Pertinence de critères

Pour définir précisément une identité, un critère seul est forcément non pertinent, même si certains le sont plus que d’autres. Sur Internet, un nom n’est pas pertinent, un prénom l’est encore moins, mais étrangement, un email ou un pseudonyme peuvent l’être beaucoup plus qu’un nom et qu’un prénom réunis. J’en reviens une fois de plus à cet article de Maître Eolas qui explique très bien que sur Internet, son pseudonyme définit mieux son identité que son nom puisqu’on sait que c’est à ce pseudonyme que les propos de son fil Twitter et de son blog sont attachés.

Tout le monde connait son pseudonyme, tout le monde connait son blog, tout le monde connait son amour inconditionnel pour le rugby ou le curling en période de jeux olympiques d’hiver, et tout ceci nous suffit amplement pour lire son blog et échanger avec lui. Son nom et son prénom sont donc des critères non pertinents, ils ne sont pas une barrière à l’échange, à sa crédibilité, et au plaisir que nous prenons à le lire.

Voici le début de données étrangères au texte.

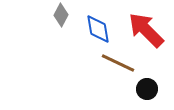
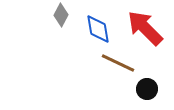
red arrow: moved 1 px left, 2 px up
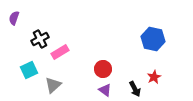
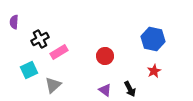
purple semicircle: moved 4 px down; rotated 16 degrees counterclockwise
pink rectangle: moved 1 px left
red circle: moved 2 px right, 13 px up
red star: moved 6 px up
black arrow: moved 5 px left
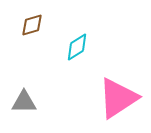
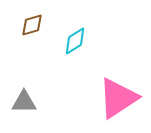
cyan diamond: moved 2 px left, 6 px up
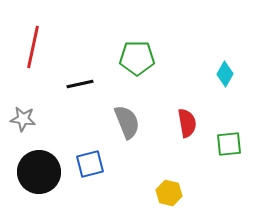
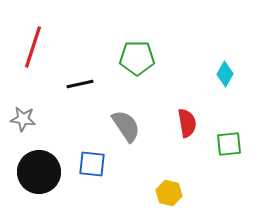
red line: rotated 6 degrees clockwise
gray semicircle: moved 1 px left, 4 px down; rotated 12 degrees counterclockwise
blue square: moved 2 px right; rotated 20 degrees clockwise
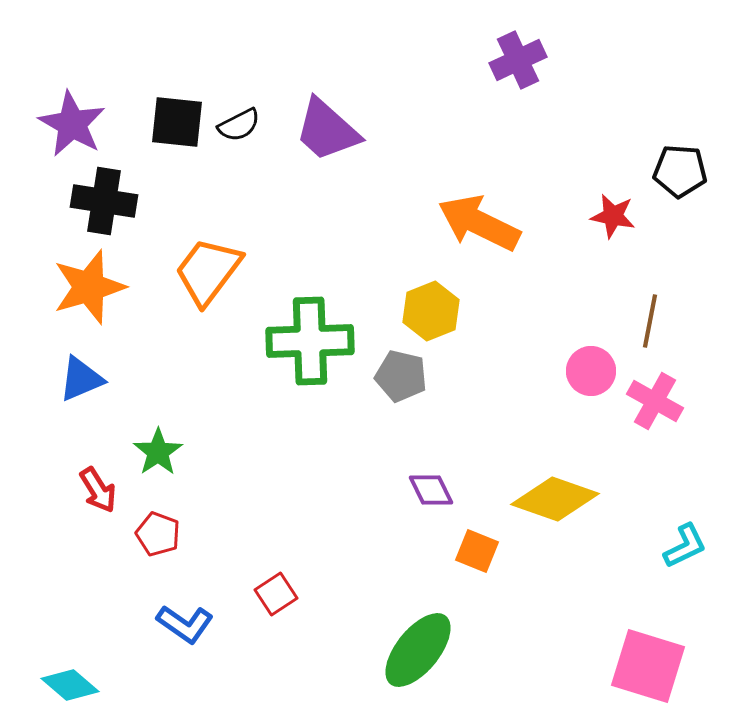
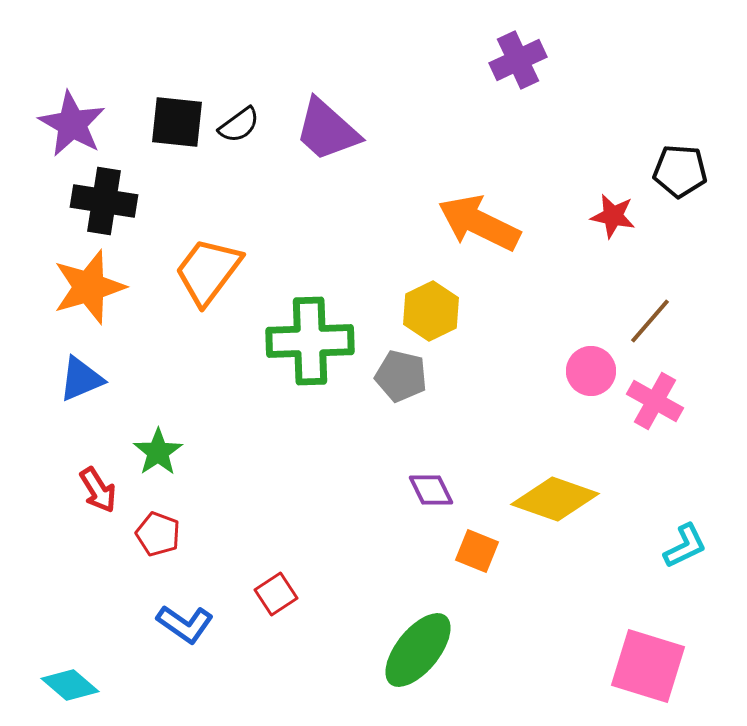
black semicircle: rotated 9 degrees counterclockwise
yellow hexagon: rotated 4 degrees counterclockwise
brown line: rotated 30 degrees clockwise
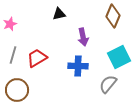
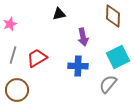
brown diamond: rotated 20 degrees counterclockwise
cyan square: moved 1 px left
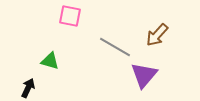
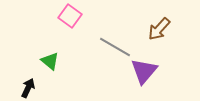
pink square: rotated 25 degrees clockwise
brown arrow: moved 2 px right, 6 px up
green triangle: rotated 24 degrees clockwise
purple triangle: moved 4 px up
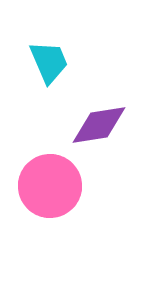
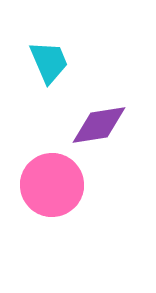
pink circle: moved 2 px right, 1 px up
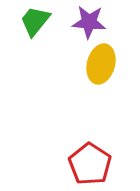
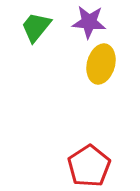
green trapezoid: moved 1 px right, 6 px down
red pentagon: moved 1 px left, 2 px down; rotated 6 degrees clockwise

Internet introduit de nouveaux critères et une notion de contextualisation plus fine

Si l’email et le mot de passe sont les critères les plus admis dans notre pratique quotidienne d’Internet et du numérique en général, il existe une foule d’autres critères qui savent se faire oublier et qui ne sont pas moins pertinents, c’est la notion de métadonnées.

On identifiera plus finement monsieur untel disposant de tel téléphone chez l’opérateur bidule télécom dont le numéro de téléphone est 06 42 42 42 42, le numéro d’IMEI 42424242424242 qui appelle tel autre numéro de monsieur untel tous les vendredi à 18h30… que par son nom et son prénom. Un ancien président de la République l’a découvert à ses dépens.

La somme de l’insignifiant, ces métadonnées, se montre souvent plus précise sur l’identité d’une personne que sa carte nationale d’identité.

Si la gestion d’une identité numérique peut se borner à un mot de passe, à un email et à un pseudonyme, ce n’est pas du tout le cas de la confidentialité. La confidentialité n’est pas l’anonymat, mais la confiance que l’on a en un système donné pour y réaliser une tâche particulière en fonction d’un contexte donné. Quand on a besoin de confidentialité, tout réside dans l’art de la maîtrise des différents contextes.

Ce que l’on peut déduire de ce premier postulat

On se rend compte qu’un pseudonyme, c’est un élément d’identification supplémentaire, là où l’anonymat vise lui à réduire au minimum tout élément d’identification. L’anonymat induit de la confiance, toute identification est un vecteur de défiance qui réussit un coup de maître sur Internet : donner un (faux) sentiment de confiance.

Un individu aura une confiance naturelle en son identité déclarative (ce qu’il dit être), il contrôlera au moins son identité agissante, c’est à dire ses actions en fonction de cette identité déclarative (ce qu’il fait), mais commettra souvent l’erreur d’omettre la somme de ses métadonnées, son identité calculée ou corrélée.

L’usage d’Internet et des technologies numériques en général ont ajouté une couche de complexité à des concepts que nous maîtrisions pourtant naturellement. Cette complexité peut donner plus de libertés, comme elle peut restreindre nos libertés si on se refuse à faire l’effort de l’affronter.